Rensselaer Alumni Feature
Leandre Adifon '00
From Determined 14-Year-Old to Fortune 500 Executive and Back, Rensselaer at Work Alumnus Leandre Adifon Goes Full Circle.
Until recently, Leandre Adifon moved fast and went big in his work. As Worldwide Vice President of Engineering for Otis Elevator, nearly everyone in the developed world has ridden in one of the more than 1,000,000 Gen2 elevators his team produced, accounting for billions of passenger rides every day.
Developed in record time after a competitor launched a leading-edge elevator type, the Otis Gen2 embodies Leandre’s systems approach to design and engineering. Aside from the obvious passenger interface of buttons and doors, Leandre co-authored dozens of patents (https://patents.justia.com/inventor/leandre-adifon) for his literally outside-the-box systems governing brakes, motors, cables, doors, dampers, installation, and much more that ultimately allowed for elevators without the traditional rooftop “doghouse” that ruined the architectural aesthetics of so many older buildings.
Leandre’s path to such massive career success was as untraditional as the steps he has taken since. Growing up in The Republic of Benin in West Africa, Leandre became an entrepreneur with a knack for solving problems as a teenager. At age 14, he was making and giving away his own bleach to his neighbors. By 16, he was building chicken hatching boxes for local farmers, graduating to windmills by age 21.
In his mid-20s, after earning his undergraduate degree in Benin, he went to Italy and graduated from Politecnico of Milan well ahead of schedule, also earning a Professional Engineer (PE) license. While living in Italy, Leandre began his professional career with a focus on robotics, machine-tools, systems and thermal engineering. Soon Otis Elevator’s Italian division came calling. He accepted the job and quickly rose through the ranks, attracting the attention of management in the United States who brought him to Otis’s headquarters in Farmington, CT, where he continued to excel, taking on increasingly challenging projects and introducing greater systems thinking.

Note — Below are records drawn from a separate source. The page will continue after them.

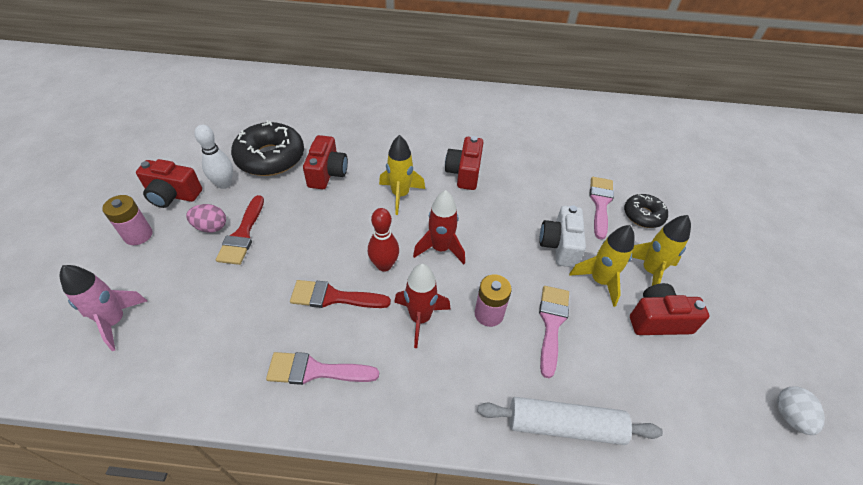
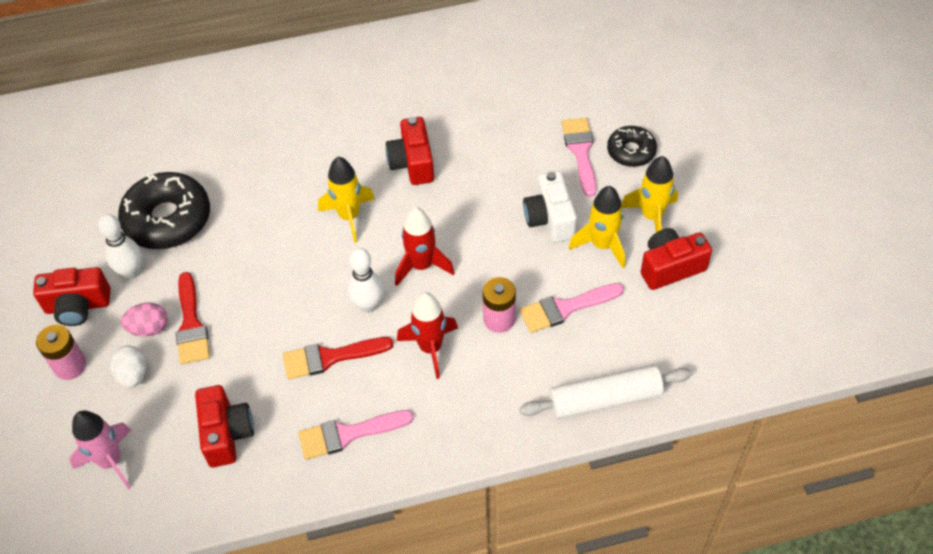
camera: 15 degrees left, 5 degrees up
red camera [303,135,348,189] -> red camera moved to [195,385,254,467]
red bowling pin [368,208,399,272] -> white bowling pin [348,248,384,313]
pink brush [539,286,569,378] -> pink brush turned 105 degrees counterclockwise [519,283,624,333]
white egg [777,386,825,435] -> white egg moved to [110,346,146,388]

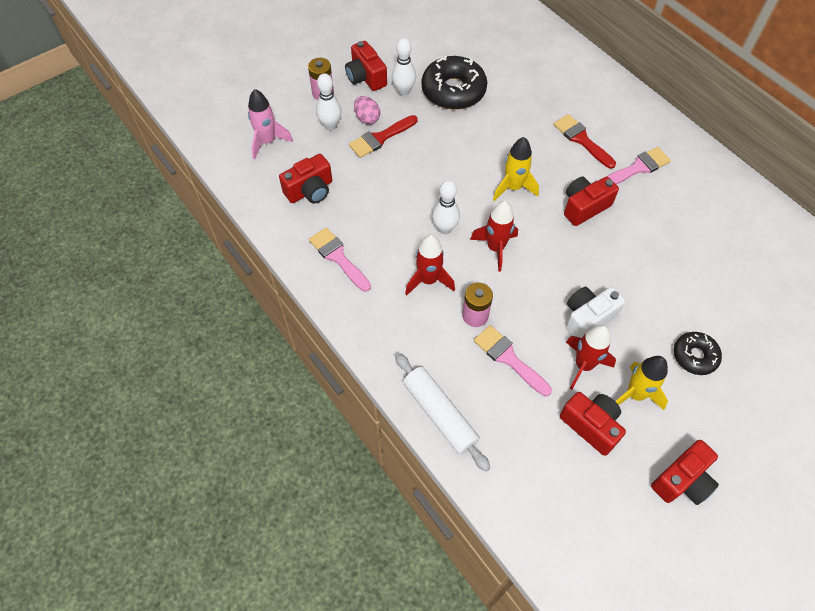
camera: 65 degrees right, 5 degrees up
white egg [110,346,146,388] -> white bowling pin [316,73,342,130]
red brush [283,337,393,379] -> red brush moved to [553,114,616,169]
pink brush [562,118,597,197] -> pink brush moved to [606,147,671,185]
yellow rocket [569,186,625,268] -> red rocket [566,325,616,390]
none -> red camera [651,440,719,505]

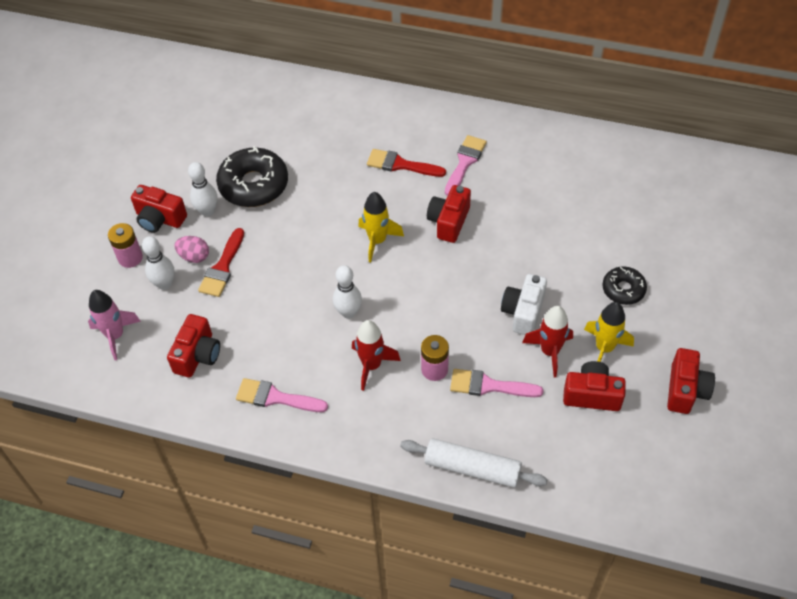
camera: 35 degrees left, 5 degrees down
red rocket [470,201,518,272] -> none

In the midst of his Otis work, Leandre decided to take advantage of his employer’s education benefits to earn an MBA. After researching various programs, he settled on Rensselaer at Work - but quickly ran into a dilemma: there were so many classes that interested him that he couldn’t fit them all into a single degree. So, he added a Master of Science in Finance to his MBA and earned both simultaneously while working fulltime on the Gen2 Elevator as the company’s senior manager for systems engineering.
Almost incomprehensibly, Leandre earned his RPI degrees without taking any notes in some of his classes. His preferred method was to remain present and focus intently on whatever was being taught. Afterwards, he would recap lectures and use online resources to fill in the gaps in his understanding. Clearly, his unorthodox method worked as he completed the requirements for both degrees six months well ahead of his cohort.
His method also worked to propel him to the highest ranks of Otis, with a team of 1,000 engineers around the world reporting to him and membership to the Executive Committee.
And then, after 20 years of dramatic climbing from an inexperienced engineer in Italy to the very highest ranks, Leandre left his work at Otis.
To the surprise of everyone, he took over engineering of the industrial sector at Ingersoll-Rand, a well-regarded manufacturer of power tools, compressed air systems, pumps, material handling and light utility vehicles (including golf carts) as well as residential and commercial heating ventilation and air conditioning (HVAC) systems with transport refrigeration.
As much as he loved his time at Ingersoll-Rand, after 8 years, Leandre left and started his own business, one with a mission unlike any other.
His new company, Pyramid Base Technologies, is the embodiment of Rensselaer Polytechnic Institute’s motto: “Why not change the world?” Pyramid Base Technologies set the mission to serve the billions of people who make up the base of the socio-economic pyramid (www.pyramidbasetechnologies.com).
Leandre recognizes the simple truth that, despite their best intentions, engineers and companies in developed nations design top-down solutions that are priced above what most people in developing nations can afford. They simply have too many constraints that prevent them from sufficiently controlling costs while delivering quality products. Put another way, a large company can manufacture bleach at scale, put it into attractive packages, and market it in crowded grocery stores but it can’t compete with a determined 14-year-old who serves his neighbors for mere pennies. This phenomenon repeats itself in all technologies.
Following the United Nations’ 17 Sustainable Development Goals, Leandre has identified six core areas of focus for technology innovation and investment: water, health, food, education, energy, and habitat. He is well under way in his plans to engineer solutions to these fundamental problems at a local level, using local talent, and then scale them across the developing world.
Leandre has summarized his innovation methods and experience that have led to many inventions, in his new book entitled WinnoveX: Win Your Way to Innovation Excellence. His company is providing consulting services to organizations around the world aiming at creating sustainable practices that will change the lives of many people worldwide.